Core Tools and Example Usage

  1. Searching Memory

    Use memory_search to query past conversation data. The agent should generate a concise query based on user input if auto-recall is insufficient.

    // Example: Search for user's favorite color
    const query = "favorite color";
    const results = await memory_search({ query });
  2. Getting Specific Memory Items

    Use memory_get to retrieve a specific memory item by its identifier, typically obtained from a search result.

    // Example: Retrieve memory by ID
    const memoryID = "abc123";
    const item = await memory_get({ id: memoryID });
  3. Writing to Public Memory

    Use memory_write_public to save new information that should be accessible in the shared plane.

    // Example: Store user's timezone
    await memory_write_public({ key: "timezone", value: "UTC+2" });
  4. Sharing and Unsharing Memory

    Use memory_share and memory_unshare to control visibility of memory items between local and team planes.

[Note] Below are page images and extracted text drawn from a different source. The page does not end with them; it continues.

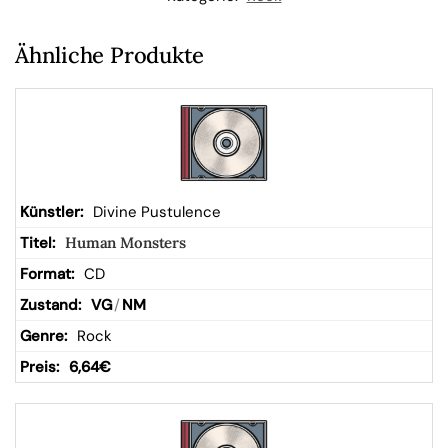
W
Ähnliche Produkte
ar
en
kor
Divine Pustulence
Human Monsters
b
CD
VG
/
NM
Rock
6,64
€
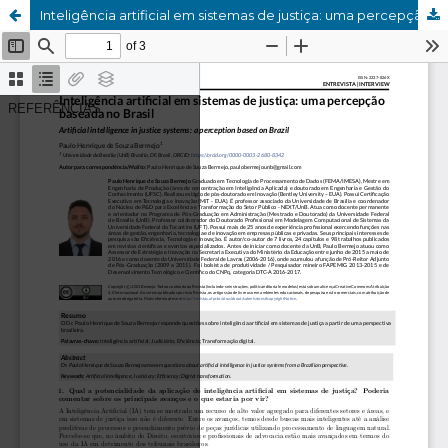
Inteligência artificial em sistemas de justiça: uma percepção baseada no Brasil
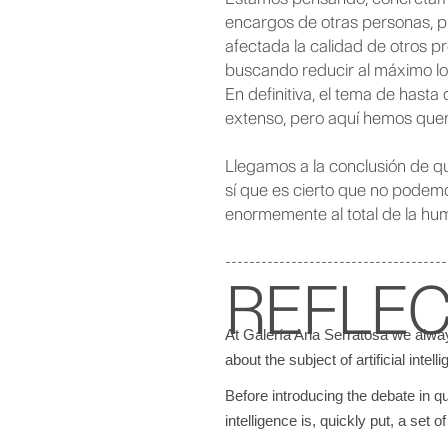
encargos de otras personas, p
afectada la calidad de otros p
buscando reducir al máximo los 
En definitiva, el tema de hasta
extenso, pero aquí hemos queri
Llegamos a la conclusión de que
sí que es cierto que no podemo
enormemente al total de la hu
-------------------------------------
REFLEC
At Galería Ana Serratosa we always 
about the subject of artificial intell
Before introducing the debate in que
intelligence is, quickly put, a se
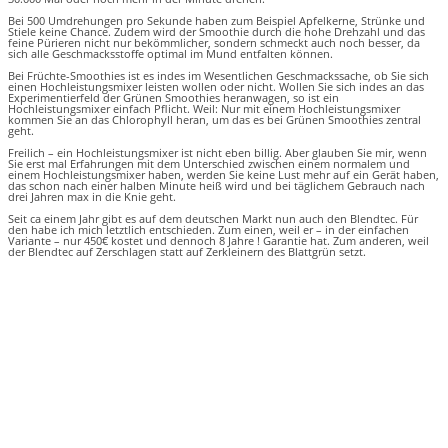
Bei 500 Umdrehungen pro Sekunde haben zum Beispiel Apfelkerne, Strünke und
Stiele keine Chance. Zudem wird der Smoothie durch die hohe Drehzahl und das
feine Pürieren nicht nur bekömmlicher, sondern schmeckt auch noch besser, da
sich alle Geschmacksstoffe optimal im Mund entfalten können.
Bei Früchte-Smoothies ist es indes im Wesentlichen Geschmackssache, ob Sie sich
einen Hochleistungsmixer leisten wollen oder nicht. Wollen Sie sich indes an das
Experimentierfeld der Grünen Smoothies heranwagen, so ist ein
Hochleistungsmixer einfach Pflicht. Weil: Nur mit einem Hochleistungsmixer
kommen Sie an das Chlorophyll heran, um das es bei Grünen Smoothies zentral
geht.
Freilich – ein Hochleistungsmixer ist nicht eben billig. Aber glauben Sie mir, wenn
Sie erst mal Erfahrungen mit dem Unterschied zwischen einem normalem und
einem Hochleistungsmixer haben, werden Sie keine Lust mehr auf ein Gerät haben,
das schon nach einer halben Minute heiß wird und bei täglichem Gebrauch nach
drei Jahren max in die Knie geht.
Seit ca einem Jahr gibt es auf dem deutschen Markt nun auch den Blendtec. Für
den habe ich mich letztlich entschieden. Zum einen, weil er – in der einfachen
Variante – nur 450€ kostet und dennoch 8 Jahre ! Garantie hat. Zum anderen, weil
der Blendtec auf Zerschlagen statt auf Zerkleinern des Blattgrün setzt.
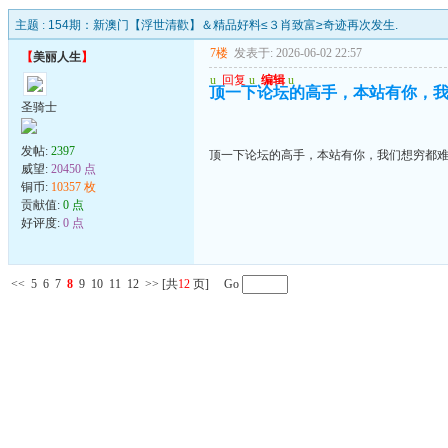
主题 :
154期：新澳门【浮世清歡】＆精品好料≤３肖致富≥奇迹再次发生.
7楼
发表于: 2026-06-02 22:57
【
美丽人生
】
u
回复
u
编辑
u
顶一下论坛的高手，本站有你，
圣骑士
发帖:
2397
顶一下论坛的高手，本站有你，我们想穷都
威望:
20450 点
铜币:
10357 枚
贡献值:
0 点
好评度:
0 点
<<
5
6
7
8
9
10
11
12
>>
[共
12
页] Go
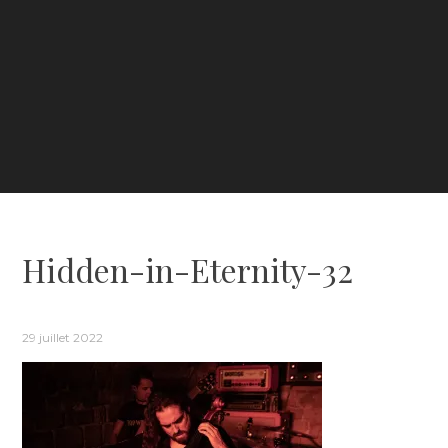
Hidden-in-Eternity-32
29 juillet 2022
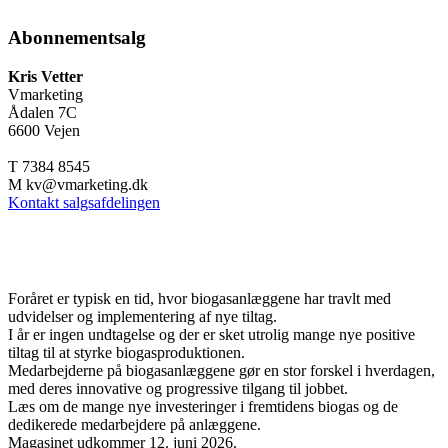
Abonnementsalg
Kris Vetter
Vmarketing
Ådalen 7C
6600 Vejen
T 7384 8545
M kv@vmarketing.dk
Kontakt salgsafdelingen
Juni-nummeret er udkommet
Foråret er typisk en tid, hvor biogasanlæggene har travlt med
udvidelser og implementering af nye tiltag.
I år er ingen undtagelse og der er sket utrolig mange nye positive
tiltag til at styrke biogasproduktionen.
Medarbejderne på biogasanlæggene gør en stor forskel i hverdagen,
med deres innovative og progressive tilgang til jobbet.
Læs om de mange nye investeringer i fremtidens biogas og de
dedikerede medarbejdere på anlæggene.
Magasinet udkommer 12. juni 2026.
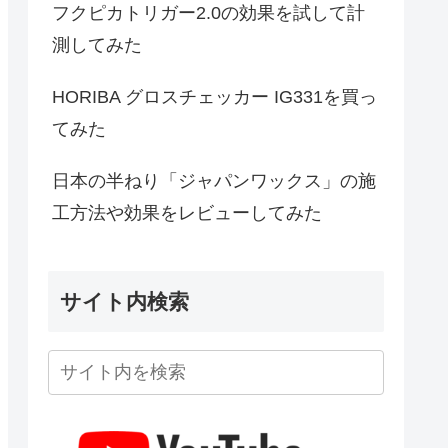
フクピカトリガー2.0の効果を試して計
測してみた
HORIBA グロスチェッカー IG331を買っ
てみた
日本の半ねり「ジャパンワックス」の施
工方法や効果をレビューしてみた
サイト内検索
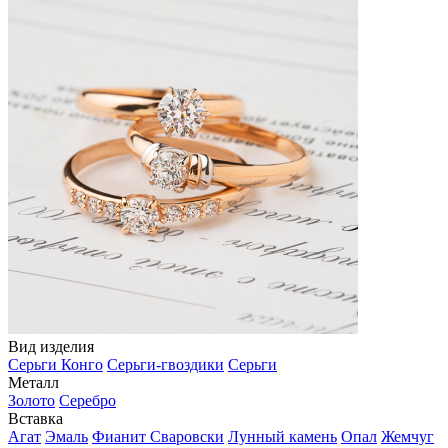
Вид изделия
Серьги Конго
Серьги-гвоздики
Серьги
Металл
Золото
Серебро
Вставка
Агат
Эмаль
Фианит Сваровски
Лунный камень
Опал
Жемчуг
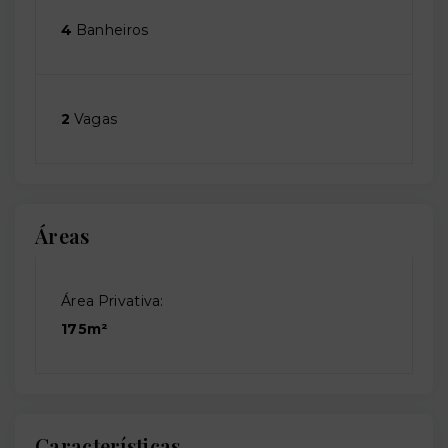
4
Banheiros
2
Vagas
Áreas
Área Privativa:
175m²
Características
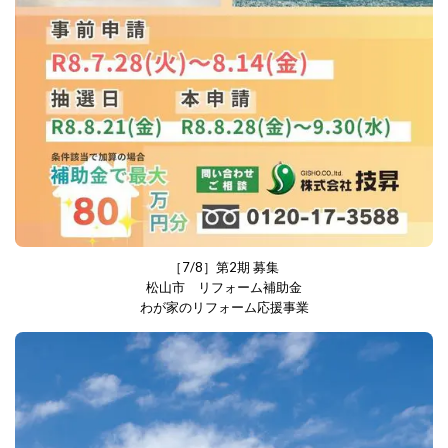
［7/8］第2期 募集
松山市 リフォーム補助金
わが家のリフォーム応援事業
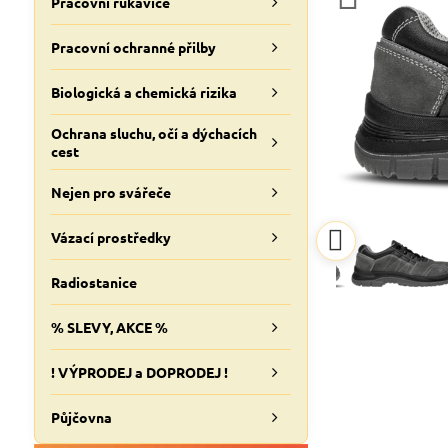
Pracovní rukavice
Pracovní ochranné přilby
Biologická a chemická rizika
Ochrana sluchu, očí a dýchacích
cest
Nejen pro svářeče
Vázací prostředky
Radiostanice
% SLEVY, AKCE %
! VÝPRODEJ a DOPRODEJ !
Půjčovna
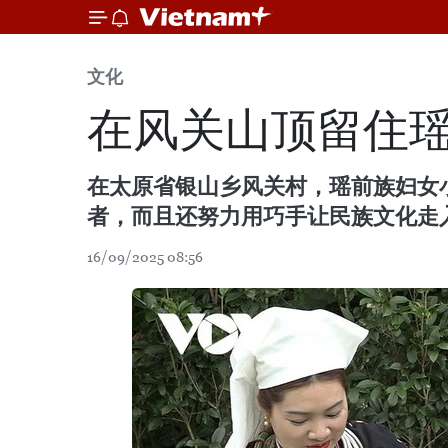
文化
在风关山顶留住
在太原省银山乡风关村，瑶前族妇女
者，而且还努力用巧手让民族文化走
16/09/2025 08:56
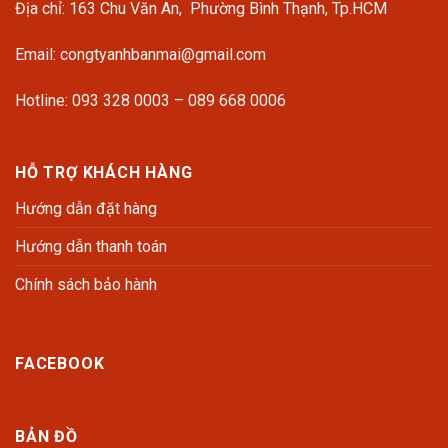
Địa chỉ: 163 Chu Văn An, Phường Bình Thạnh, Tp.HCM
Email: congtyanhbanmai@gmail.com
Hotline: 093 328 0003 – 089 668 0006
HỖ TRỢ KHÁCH HÀNG
Hướng dẫn đặt hàng
Hướng dẫn thanh toán
Chính sách bảo hành
FACEBOOK
BẢN ĐỒ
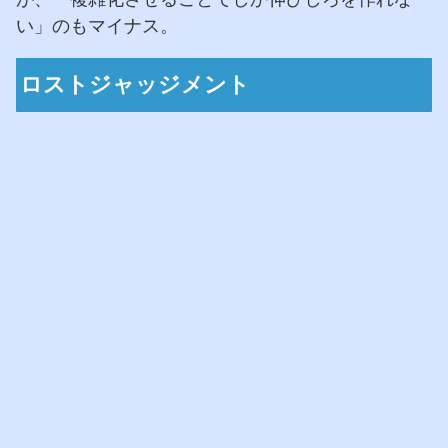
い」のもマイナス。
ロストジャッジメント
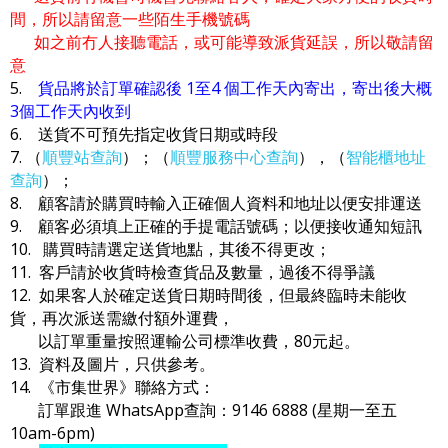
間，所以請留意一些陌生手機號碼
如之前冇人接聽電話，或可能導致派貨延誤，所以敬請留
意
5.
貨品將於訂單確認後 1至4 個工作天內寄出，寄出後大概
3個工作天內收到
6. 送貨不可預先指定收貨日期或時段
7. （
順豐站查詢
）；（
順豐服務中心查詢
），（
智能櫃地址
查詢
）；
8. 顧客請於購買時輸入正確個人資料和地址以便安排運送
9. 顧客必須填上正確的手提電話號碼；以便接收通知短訊
10. 購買時請選定送貨地點，其後不得更改；
11. 客戶請於收貨時檢查貨品及數量，過後不得爭議
12. 如果客人於確定送貨日期時間後，但最終臨時未能收
貨，再次派送需繳付額外運費，
以訂單重量按照運輸公司標準收費，80元起。
13. 資料及圖片，只供參考。
14. 《市集世界》聯絡方式：
訂單跟進 WhatsApp查詢：9146 6888 (星期一至五
10am-6pm)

    // Example: Share a memory item with the team
    await memory_share({ id: memoryID });
    
    // Example: Unshare the same memory item
    await memory_unshare({ id: memoryID });
  5. Task and Skill Management

    Summarize tasks, search for skills, and manage installed skills:

    // Get a summary of active tasks
    const summary = await task_summary();
    
    // Search for a specific skill
    const skills = await skill_search({ query: "calendar" });
    
    // Install a new skill
    await skill_install({ id: "calendar-tool" });

Advanced Tools

  • network_memory_detail for inspecting distributed memory.
  • network_skill_pull for updating team skills.
  • memory_timeline and memory_viewer for visualizing memory changes.

When to Use It

This skill should be invoked in the following scenarios:

  • User Refers to Past Interactions: Whenever a user references previous conversations, preferences, or asks for information already provided in the past.
  • Personalization Required: When tailoring responses based on long-term user behavior or preferences.
  • Collaboration and Task Sharing: When agents need to share or withhold information with/from teammates, ensuring the right level of data exposure.
  • Skill Discovery and Management: When searching for, installing, or updating skills relevant to the current workflow.
  • Context Recovery: When an agent's auto-recall does not yield results, generate a focused search query to retrieve the necessary context.

Important Notes

  • Two Distinct Sharing Planes: Local agent sharing is confined to the current OpenClaw workspace, while team sharing extends visibility to all teammates. These must not be confused, as it affects privacy and accessibility.
  • Data Privacy: Agents must ensure that sensitive user data is not inadvertently shared across planes. Always verify the required visibility level before sharing memory items.
  • Fallback Mechanism: If memory auto-recall is inconclusive, the agent should construct a concise search query and use memory_search rather than returning an empty response.
  • Skill and Task Management: Use only the relevant tools for searching, installing, or sharing skills and tasks. Avoid unnecessary installations or publishing actions unless required by the workflow.
  • Configuration and Dependencies: Ensure all environment variables and dependencies are correctly set up before deploying the skill.

In summary, the Memos Memory Guide skill is a comprehensive toolset for managing conversational context, user preferences, and collaborative workflows in the OpenClaw environment, with strict boundaries for data sharing and privacy. Proper use of its tools will result in more intelligent, context-aware, and collaborative agents.